* **DATASET ENTRIES**:
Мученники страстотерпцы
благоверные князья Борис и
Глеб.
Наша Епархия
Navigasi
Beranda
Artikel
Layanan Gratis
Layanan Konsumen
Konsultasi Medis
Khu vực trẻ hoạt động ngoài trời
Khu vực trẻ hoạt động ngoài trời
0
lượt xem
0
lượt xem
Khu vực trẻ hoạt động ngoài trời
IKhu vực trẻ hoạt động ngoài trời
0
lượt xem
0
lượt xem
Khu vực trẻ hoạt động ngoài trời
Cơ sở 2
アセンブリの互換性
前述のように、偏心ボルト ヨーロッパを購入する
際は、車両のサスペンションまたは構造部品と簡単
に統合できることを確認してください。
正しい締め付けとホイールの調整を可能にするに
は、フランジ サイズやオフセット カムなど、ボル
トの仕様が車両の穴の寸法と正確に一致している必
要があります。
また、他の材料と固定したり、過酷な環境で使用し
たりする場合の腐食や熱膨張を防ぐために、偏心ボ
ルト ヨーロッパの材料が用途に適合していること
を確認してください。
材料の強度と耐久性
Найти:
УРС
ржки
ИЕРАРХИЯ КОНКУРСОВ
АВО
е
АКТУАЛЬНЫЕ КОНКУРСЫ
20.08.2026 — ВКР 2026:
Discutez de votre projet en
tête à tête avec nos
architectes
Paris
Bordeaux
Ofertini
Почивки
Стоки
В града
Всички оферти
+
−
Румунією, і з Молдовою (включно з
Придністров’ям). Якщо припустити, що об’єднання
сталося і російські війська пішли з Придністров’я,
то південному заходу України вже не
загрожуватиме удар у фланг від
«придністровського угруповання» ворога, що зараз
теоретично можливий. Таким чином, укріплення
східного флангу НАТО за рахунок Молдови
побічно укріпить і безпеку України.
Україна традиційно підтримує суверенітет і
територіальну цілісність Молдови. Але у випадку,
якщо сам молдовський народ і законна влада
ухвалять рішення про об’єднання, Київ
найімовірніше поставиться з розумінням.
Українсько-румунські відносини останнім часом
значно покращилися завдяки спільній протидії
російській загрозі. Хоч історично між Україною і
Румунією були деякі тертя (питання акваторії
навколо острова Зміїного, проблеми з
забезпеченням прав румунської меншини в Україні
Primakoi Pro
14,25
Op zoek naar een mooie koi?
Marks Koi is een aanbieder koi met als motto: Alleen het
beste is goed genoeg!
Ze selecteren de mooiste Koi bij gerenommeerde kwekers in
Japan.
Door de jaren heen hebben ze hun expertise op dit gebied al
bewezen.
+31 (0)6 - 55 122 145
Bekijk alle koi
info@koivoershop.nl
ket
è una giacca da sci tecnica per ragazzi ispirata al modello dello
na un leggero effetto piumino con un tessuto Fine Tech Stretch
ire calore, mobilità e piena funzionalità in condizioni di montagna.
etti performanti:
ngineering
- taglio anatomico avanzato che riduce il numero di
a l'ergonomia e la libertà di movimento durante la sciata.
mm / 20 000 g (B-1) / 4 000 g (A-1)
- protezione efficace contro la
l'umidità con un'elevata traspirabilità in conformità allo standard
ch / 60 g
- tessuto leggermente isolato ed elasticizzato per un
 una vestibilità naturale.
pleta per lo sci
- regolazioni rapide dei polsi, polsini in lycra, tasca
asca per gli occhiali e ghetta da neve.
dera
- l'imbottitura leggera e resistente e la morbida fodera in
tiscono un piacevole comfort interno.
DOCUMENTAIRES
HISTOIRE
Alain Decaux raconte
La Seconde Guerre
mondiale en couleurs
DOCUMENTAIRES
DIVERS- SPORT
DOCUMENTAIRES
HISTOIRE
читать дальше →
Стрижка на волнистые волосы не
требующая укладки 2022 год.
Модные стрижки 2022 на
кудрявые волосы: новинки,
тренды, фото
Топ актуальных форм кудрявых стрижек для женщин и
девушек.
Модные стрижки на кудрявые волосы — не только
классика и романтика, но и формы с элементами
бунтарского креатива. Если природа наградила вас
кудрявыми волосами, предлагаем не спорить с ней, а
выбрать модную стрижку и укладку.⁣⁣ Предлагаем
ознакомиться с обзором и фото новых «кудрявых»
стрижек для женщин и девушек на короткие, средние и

* **EXERCISE PROMPT**: Starting at the first line of the entries above, please extract each line up to and including the line with "АКТУАЛЬНЫЕ КОНКУРСЫ", unchanged, and add nothing.

* **RESPONSE TO THE EXERCISE**:
Мученники страстотерпцы
благоверные князья Борис и
Глеб.
Наша Епархия
Navigasi
Beranda
Artikel
Layanan Gratis
Layanan Konsumen
Konsultasi Medis
Khu vực trẻ hoạt động ngoài trời
Khu vực trẻ hoạt động ngoài trời
0
lượt xem
0
lượt xem
Khu vực trẻ hoạt động ngoài trời
IKhu vực trẻ hoạt động ngoài trời
0
lượt xem
0
lượt xem
Khu vực trẻ hoạt động ngoài trời
Cơ sở 2
アセンブリの互換性
前述のように、偏心ボルト ヨーロッパを購入する
際は、車両のサスペンションまたは構造部品と簡単
に統合できることを確認してください。
正しい締め付けとホイールの調整を可能にするに
は、フランジ サイズやオフセット カムなど、ボル
トの仕様が車両の穴の寸法と正確に一致している必
要があります。
また、他の材料と固定したり、過酷な環境で使用し
たりする場合の腐食や熱膨張を防ぐために、偏心ボ
ルト ヨーロッパの材料が用途に適合していること
を確認してください。
材料の強度と耐久性
Найти:
УРС
ржки
ИЕРАРХИЯ КОНКУРСОВ
АВО
е
АКТУАЛЬНЫЕ КОНКУРСЫ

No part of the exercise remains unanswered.